+++ Kutipan Sumber +++

Beyond the Scientific Way

Fahmi Amhar Official Blog

Archive for the ‘Spiritual’ Category

Financial-Spiritual-Revolution

Saturday, September 1st, 2012

Prof. Dr. Fahmi Amhar

Kecerdasan finansial adalah kecerdasan unik.  Dia bukan termasuk kecerdasan elementer yang menurut pakar multiple-intelligence Howard Gardner terdiri dari kecerdasan logika-matematika, linguistik (bahasa), spasial (keruangan), musikal, kinestetik (gerak), interpersonal, intrapersonal, naturalis dan eksistensial.

+++ Catatan Masukan +++

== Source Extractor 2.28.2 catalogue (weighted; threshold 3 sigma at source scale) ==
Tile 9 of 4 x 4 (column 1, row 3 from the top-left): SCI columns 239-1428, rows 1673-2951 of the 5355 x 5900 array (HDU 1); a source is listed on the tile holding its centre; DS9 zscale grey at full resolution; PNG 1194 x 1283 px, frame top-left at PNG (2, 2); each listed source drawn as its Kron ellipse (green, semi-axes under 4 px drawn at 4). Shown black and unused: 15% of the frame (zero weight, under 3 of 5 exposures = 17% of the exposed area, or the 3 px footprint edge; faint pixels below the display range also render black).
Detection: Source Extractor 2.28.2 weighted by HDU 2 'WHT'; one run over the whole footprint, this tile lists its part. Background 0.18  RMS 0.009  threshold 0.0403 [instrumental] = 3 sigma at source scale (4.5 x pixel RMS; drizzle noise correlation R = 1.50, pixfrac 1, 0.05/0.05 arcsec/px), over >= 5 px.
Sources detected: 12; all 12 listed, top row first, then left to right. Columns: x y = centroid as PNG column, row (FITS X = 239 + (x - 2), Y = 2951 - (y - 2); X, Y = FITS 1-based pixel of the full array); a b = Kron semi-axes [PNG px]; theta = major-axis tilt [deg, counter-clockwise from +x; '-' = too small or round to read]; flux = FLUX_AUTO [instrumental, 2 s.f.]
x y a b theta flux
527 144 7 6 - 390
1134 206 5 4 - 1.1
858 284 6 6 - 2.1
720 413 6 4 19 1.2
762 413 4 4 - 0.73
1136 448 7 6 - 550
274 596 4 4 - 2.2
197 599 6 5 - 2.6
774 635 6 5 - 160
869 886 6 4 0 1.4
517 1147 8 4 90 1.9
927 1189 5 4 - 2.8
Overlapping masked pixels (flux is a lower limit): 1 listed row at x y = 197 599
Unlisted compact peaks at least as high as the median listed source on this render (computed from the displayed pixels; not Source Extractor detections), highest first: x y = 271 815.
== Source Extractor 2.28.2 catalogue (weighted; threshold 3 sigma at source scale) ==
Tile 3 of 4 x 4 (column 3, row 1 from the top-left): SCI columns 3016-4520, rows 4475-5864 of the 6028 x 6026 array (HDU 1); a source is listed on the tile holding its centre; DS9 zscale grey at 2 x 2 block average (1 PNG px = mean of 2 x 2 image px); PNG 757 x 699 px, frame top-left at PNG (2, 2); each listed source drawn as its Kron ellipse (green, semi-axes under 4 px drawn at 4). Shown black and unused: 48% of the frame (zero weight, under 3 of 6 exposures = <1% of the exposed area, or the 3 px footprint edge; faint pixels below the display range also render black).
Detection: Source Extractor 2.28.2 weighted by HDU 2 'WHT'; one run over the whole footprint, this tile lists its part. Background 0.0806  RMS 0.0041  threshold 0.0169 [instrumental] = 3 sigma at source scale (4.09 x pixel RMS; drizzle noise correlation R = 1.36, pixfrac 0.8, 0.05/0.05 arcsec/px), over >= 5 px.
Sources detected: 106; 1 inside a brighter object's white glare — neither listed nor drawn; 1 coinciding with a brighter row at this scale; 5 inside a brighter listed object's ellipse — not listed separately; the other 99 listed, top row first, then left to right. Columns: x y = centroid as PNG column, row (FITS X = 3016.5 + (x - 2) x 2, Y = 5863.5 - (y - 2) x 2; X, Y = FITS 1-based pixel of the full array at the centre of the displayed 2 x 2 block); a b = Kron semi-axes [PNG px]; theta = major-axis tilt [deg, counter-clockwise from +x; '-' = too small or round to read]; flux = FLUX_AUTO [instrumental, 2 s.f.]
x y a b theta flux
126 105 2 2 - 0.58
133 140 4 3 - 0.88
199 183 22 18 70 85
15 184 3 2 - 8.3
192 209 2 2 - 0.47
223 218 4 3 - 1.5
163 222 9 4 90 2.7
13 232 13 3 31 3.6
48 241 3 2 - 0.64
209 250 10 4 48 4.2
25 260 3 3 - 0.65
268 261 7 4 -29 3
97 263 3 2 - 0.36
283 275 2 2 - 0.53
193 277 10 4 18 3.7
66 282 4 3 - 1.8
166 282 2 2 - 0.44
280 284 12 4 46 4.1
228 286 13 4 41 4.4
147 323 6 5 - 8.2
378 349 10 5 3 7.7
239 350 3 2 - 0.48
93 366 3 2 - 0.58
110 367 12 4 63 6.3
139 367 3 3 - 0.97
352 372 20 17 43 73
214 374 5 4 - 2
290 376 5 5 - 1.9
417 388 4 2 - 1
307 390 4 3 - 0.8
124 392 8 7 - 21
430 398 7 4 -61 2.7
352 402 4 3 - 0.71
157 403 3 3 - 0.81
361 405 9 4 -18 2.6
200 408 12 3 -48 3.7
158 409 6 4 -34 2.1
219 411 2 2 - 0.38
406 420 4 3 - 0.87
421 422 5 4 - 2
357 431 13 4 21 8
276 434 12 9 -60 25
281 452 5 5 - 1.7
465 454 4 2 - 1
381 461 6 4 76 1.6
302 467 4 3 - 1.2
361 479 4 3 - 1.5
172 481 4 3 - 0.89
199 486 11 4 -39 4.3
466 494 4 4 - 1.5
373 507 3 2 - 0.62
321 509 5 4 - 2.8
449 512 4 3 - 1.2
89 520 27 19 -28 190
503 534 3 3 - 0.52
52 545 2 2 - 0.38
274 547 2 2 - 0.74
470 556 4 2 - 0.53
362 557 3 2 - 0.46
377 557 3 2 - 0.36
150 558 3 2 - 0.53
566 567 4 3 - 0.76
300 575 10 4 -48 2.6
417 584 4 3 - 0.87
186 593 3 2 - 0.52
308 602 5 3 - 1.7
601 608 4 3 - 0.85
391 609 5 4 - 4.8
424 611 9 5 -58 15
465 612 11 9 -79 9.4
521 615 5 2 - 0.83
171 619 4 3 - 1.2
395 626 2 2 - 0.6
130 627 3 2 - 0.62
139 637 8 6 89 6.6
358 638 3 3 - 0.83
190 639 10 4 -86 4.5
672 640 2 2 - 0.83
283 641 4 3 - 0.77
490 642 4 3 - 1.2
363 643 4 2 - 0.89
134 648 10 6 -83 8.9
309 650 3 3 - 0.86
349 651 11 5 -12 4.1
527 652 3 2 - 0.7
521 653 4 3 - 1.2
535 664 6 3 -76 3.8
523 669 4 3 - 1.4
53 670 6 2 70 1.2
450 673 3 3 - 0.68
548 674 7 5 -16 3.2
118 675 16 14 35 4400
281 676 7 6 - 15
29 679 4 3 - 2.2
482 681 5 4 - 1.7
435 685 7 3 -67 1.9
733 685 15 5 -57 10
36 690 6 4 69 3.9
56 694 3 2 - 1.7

+++

• [Ketentuan Tugas]
1. Dalam teks tentang kecerdasan finansial, siapa pakar multiple-intelligence yang disebutkan namanya?
2. Kumpulkan setiap baris catatan yang memuat kata "major", dengan memperhatikan perbedaan huruf besar dan kecil.
Teks dan catatan di atas berasal dari sumber yang berlainan.

• [Jawaban Latihan]
1. Howard Gardner.

2.
Sources detected: 12; all 12 listed, top row first, then left to right. Columns: x y = centroid as PNG column, row (FITS X = 239 + (x - 2), Y = 2951 - (y - 2); X, Y = FITS 1-based pixel of the full array); a b = Kron semi-axes [PNG px]; theta = major-axis tilt [deg, counter-clockwise from +x; '-' = too small or round to read]; flux = FLUX_AUTO [instrumental, 2 s.f.]
Sources detected: 106; 1 inside a brighter object's white glare — neither listed nor drawn; 1 coinciding with a brighter row at this scale; 5 inside a brighter listed object's ellipse — not listed separately; the other 99 listed, top row first, then left to right. Columns: x y = centroid as PNG column, row (FITS X = 3016.5 + (x - 2) x 2, Y = 5863.5 - (y - 2) x 2; X, Y = FITS 1-based pixel of the full array at the centre of the displayed 2 x 2 block); a b = Kron semi-axes [PNG px]; theta = major-axis tilt [deg, counter-clockwise from +x; '-' = too small or round to read]; flux = FLUX_AUTO [instrumental, 2 s.f.]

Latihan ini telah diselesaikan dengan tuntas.